▶ Task item
Your answer needs to include each line of the records in which the string "none" can be found.

━━━━━ Recorded data ━━━━━

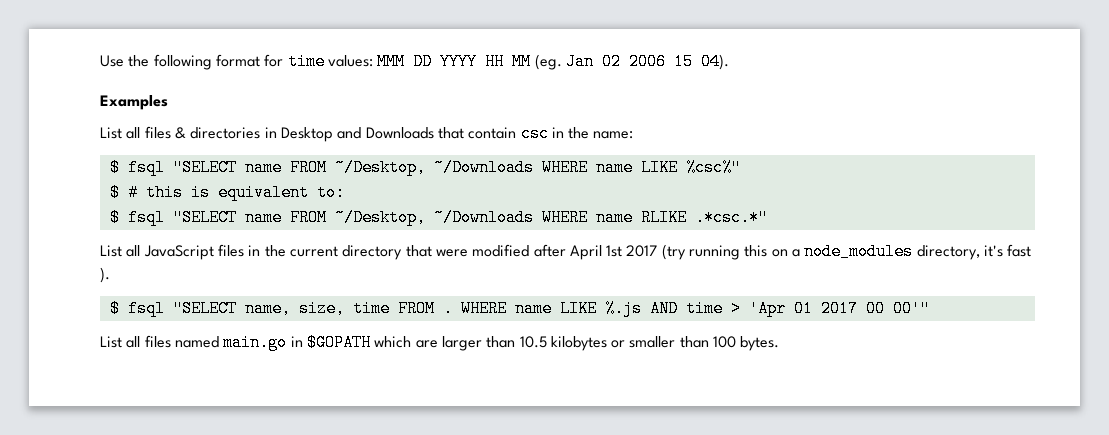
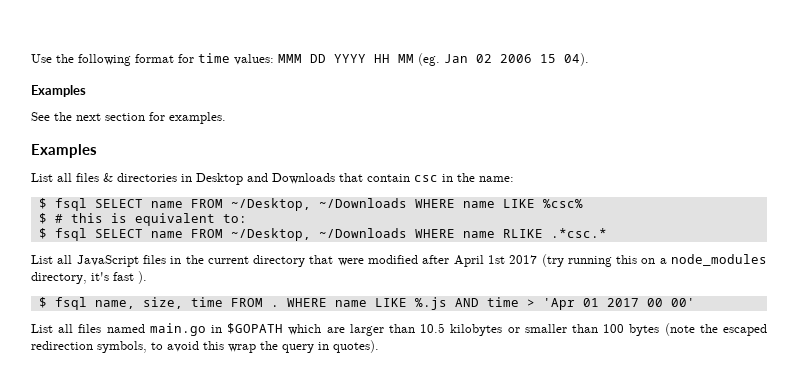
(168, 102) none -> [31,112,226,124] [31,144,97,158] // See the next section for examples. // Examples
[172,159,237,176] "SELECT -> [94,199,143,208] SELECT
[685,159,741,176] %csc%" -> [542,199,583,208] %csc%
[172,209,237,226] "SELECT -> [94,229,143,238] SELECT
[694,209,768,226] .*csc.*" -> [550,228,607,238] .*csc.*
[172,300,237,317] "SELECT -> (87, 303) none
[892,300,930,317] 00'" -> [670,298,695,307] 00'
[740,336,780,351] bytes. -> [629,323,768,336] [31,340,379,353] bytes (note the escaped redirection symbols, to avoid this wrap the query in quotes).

━━━━━

▶ Exercise solution
(168, 102) none -> [31,112,226,124] [31,144,97,158] // See the next section for examples. // Examples
[172,300,237,317] "SELECT -> (87, 303) none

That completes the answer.